New owners aims to widen insurer’s product range
The new chief executive of Quinn Insurance has said he hopes to return the business in the Republic to profitability in 2012 and regain some of the customers lost during its 18-month administration process.
Liberty Insurance chief executive Pat O’Brien, whose company is the new parent entity in Ireland for Quinn Insurance and Quinn Direct, said in an interview with the Irish Times, the company would be lossmaking this year but that it would return to profit next year.
According to the Times, he said: “We would expect to make a profit in 2012.”
O’Brien estimated that premium income would be about €200m this year, down about 40% from when the joint administrators were appointed by the financial regulator in April 2010.
In the Times interview, he said Quinn had lost about 35% of its insurance business in the Republic during the administration process with the commercial business experiencing a 60 to 70% drop.

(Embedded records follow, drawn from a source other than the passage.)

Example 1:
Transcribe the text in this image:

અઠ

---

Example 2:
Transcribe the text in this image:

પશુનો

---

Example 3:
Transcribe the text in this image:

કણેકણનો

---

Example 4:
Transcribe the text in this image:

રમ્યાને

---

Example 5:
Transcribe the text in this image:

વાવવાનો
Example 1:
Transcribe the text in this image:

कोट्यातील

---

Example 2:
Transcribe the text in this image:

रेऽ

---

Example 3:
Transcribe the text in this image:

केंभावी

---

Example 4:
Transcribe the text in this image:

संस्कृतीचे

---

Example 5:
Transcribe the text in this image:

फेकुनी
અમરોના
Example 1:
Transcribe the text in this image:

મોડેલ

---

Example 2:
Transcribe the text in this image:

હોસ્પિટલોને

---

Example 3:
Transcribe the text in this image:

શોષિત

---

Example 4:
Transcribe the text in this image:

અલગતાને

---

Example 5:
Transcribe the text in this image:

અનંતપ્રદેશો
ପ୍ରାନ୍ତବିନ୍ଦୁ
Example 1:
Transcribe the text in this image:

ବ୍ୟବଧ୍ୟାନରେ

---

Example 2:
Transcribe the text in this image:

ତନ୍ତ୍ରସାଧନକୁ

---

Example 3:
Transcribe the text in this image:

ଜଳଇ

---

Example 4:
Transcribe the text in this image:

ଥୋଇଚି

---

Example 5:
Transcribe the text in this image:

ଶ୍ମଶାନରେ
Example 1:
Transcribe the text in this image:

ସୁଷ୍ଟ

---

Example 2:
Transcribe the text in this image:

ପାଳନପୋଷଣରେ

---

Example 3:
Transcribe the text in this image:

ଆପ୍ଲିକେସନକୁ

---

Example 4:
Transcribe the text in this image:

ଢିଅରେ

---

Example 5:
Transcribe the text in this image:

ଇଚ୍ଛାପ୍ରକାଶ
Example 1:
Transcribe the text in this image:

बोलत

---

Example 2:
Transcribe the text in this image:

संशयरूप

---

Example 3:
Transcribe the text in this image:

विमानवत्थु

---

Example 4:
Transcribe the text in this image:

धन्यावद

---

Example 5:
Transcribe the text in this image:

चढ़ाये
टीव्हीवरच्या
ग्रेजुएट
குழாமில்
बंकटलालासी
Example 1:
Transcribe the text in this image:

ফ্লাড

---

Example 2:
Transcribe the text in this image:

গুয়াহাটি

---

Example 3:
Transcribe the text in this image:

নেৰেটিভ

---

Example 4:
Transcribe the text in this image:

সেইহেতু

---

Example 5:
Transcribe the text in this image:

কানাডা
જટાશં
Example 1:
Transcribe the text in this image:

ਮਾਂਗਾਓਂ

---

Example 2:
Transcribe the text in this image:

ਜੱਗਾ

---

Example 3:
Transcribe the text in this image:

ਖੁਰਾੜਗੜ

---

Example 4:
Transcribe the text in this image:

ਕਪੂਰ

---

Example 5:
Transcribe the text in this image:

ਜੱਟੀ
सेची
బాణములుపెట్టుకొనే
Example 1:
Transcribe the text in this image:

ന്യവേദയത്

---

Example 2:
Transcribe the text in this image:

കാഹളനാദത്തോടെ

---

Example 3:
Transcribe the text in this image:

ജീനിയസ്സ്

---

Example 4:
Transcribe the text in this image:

O’Brien said Liberty’s existing small commercial business in Dublin would work closely with the acquired Quinn operations.
He added that Liberty would look to broaden Quinn Insurance’s range of products to kidnap and ransom, environmental, marine and other niche products. And he said the company would broaden its exposure in motor beyond its traditional focus on young drivers.
“We want to broaden out the appeal of the brand, which we feel can be mass market,” he said, adding that the “biggest gap” at Quinn Insurance was on the technical side, citing the absence of an actuarial function in the company.
“That’s something we’re addressing. We’re in the process of recruiting an actuarial team,” he said.
The High Court approved Liberty’s acquisition of Quinn’s Irish business last Friday. The US company will also manage Quinn’s business in the UK.